====== GIVEN RECORDS ======

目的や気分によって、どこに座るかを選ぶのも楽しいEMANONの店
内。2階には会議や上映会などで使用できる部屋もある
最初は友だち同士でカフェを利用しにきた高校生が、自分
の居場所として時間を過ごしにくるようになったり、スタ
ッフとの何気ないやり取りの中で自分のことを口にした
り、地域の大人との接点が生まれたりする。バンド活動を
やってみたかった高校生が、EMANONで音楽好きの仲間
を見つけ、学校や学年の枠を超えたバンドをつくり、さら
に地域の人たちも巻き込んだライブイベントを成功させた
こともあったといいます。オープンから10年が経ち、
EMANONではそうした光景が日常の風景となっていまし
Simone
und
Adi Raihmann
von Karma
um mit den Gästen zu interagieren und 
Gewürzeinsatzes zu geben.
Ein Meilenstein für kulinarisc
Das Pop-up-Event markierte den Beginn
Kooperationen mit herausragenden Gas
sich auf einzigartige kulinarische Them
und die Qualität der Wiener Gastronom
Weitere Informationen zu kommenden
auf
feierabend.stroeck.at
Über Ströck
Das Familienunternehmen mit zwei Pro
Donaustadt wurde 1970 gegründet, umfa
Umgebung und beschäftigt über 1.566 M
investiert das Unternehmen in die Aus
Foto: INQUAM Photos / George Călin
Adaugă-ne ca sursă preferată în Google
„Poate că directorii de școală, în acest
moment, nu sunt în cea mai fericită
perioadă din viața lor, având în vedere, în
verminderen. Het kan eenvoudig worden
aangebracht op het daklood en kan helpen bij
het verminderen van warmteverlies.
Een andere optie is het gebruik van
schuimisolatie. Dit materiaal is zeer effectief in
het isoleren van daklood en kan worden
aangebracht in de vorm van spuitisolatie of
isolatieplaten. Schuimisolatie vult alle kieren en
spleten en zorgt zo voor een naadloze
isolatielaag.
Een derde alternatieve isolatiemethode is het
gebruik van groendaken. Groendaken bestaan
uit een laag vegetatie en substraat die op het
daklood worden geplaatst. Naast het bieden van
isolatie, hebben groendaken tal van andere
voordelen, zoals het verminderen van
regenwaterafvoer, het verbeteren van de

======

Only the lines from the one with "isolatie, hebben groendaken tal van andere" through the end of the data belong in the answer, each reproduced exactly.

isolatie, hebben groendaken tal van andere
voordelen, zoals het verminderen van
regenwaterafvoer, het verbeteren van de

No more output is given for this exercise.